== TEXTE CHOISI

# Utiliser un disque dur externe en réseau sur 2 macs



## chocolatecake (26 Décembre 2008)

Bonjour, 
Je viens récemment d'acheter un disque dur externe LaCie de 1TB. 
J'aimerais qu'il soit visible sur mes 2 macs : un mac book qui fonctionne sur OS X 10.5 et un imac G5 sur OS X 10.3.9. Est-ce possible ? 
J'aimerais aussi pouvoir faire une sauvegarde avec Time Machine de mon mac book et enregistrer le reste de mes données (musique, photos...) dans un répertoire fixe du disque dur externe. Je pense partitionner le disque...
Comment faire pour l'utiliser sur les deux macs (et donc deux OS différents), est-ce que je dois le formater ? 
Merci pour vos réponses. 
N'hésitez pas à me poser des questions si ce n'est pas assez clair...


----------



## Bozzo (27 Décembre 2008)

Ben je n'y connais pas grand chose, mais cela me parait difficile de partager un disque dur externe standard. Ton disque est probablement muni d'une interface USB ou Firewire (ou les 2) et ce type d'interface n'est pas du tout fait pour être partagé entre 2 ordinateurs. A moins qu'un industriel un peu tordu ait créé un "routeur-switch" USB mais je n'ai jamais entendu parler de ça...

Pour partager ton disque, je vois 2 solutions :
- Tu le branches sur l'ordinateur sur lequel tu veux t'en servir, tu fais ta sauvegarde et puis tu le débranches et il devient dispo pour l'autre ordi
- Si tu veux t'en servir en même temps sur tes 2 ordis, il te faut créer un réseau. La solution proposée par Apple, c'est un réseau airport avec une borne airport-extrème munie d'une interface USB pour disque dur. Et dans ce cas, tu devrais voir le disque en même temps sur les 2 macs (enfin, je le suppose, mais je ne possède pas cette config). Une autre solution serait de créer un réseau filaire ethernet et de trouver un adaptateur ethernet-usb (je ne sais pas si ça existe) pour transformer ton disque dur simple en disque dur-réseau. 
Bon ça c'est un peu compliqué... la solution Airport est plus simple.

Pour partitionner le disque, oui, il faut le formater. A moins d'avoir certains utilitaires qui permettent de partitionner sans effacer les données. Mais il me semble me souvenir que TimeMachine n'aime par les DD partitionnés. Renseignes-toi sur le sujet...

Amicalement.

====
== BLOC DE DONNÉES

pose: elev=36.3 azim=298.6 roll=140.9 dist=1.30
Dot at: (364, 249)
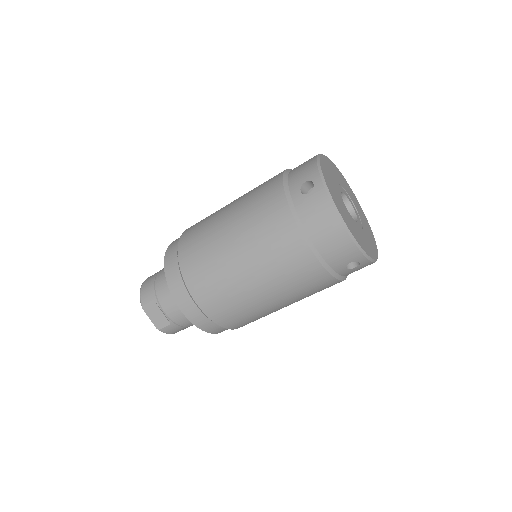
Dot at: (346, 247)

====

Recopiez fidèlement le passage de la discussion sur le partage d'un disque dur externe qui va de « Merci pour vos » jusqu'à « parler de ça... » inclus.

Merci pour vos réponses. 
N'hésitez pas à me poser des questions si ce n'est pas assez clair...


----------



## Bozzo (27 Décembre 2008)

Ben je n'y connais pas grand chose, mais cela me parait difficile de partager un disque dur externe standard. Ton disque est probablement muni d'une interface USB ou Firewire (ou les 2) et ce type d'interface n'est pas du tout fait pour être partagé entre 2 ordinateurs. A moins qu'un industriel un peu tordu ait créé un "routeur-switch" USB mais je n'ai jamais entendu parler de ça...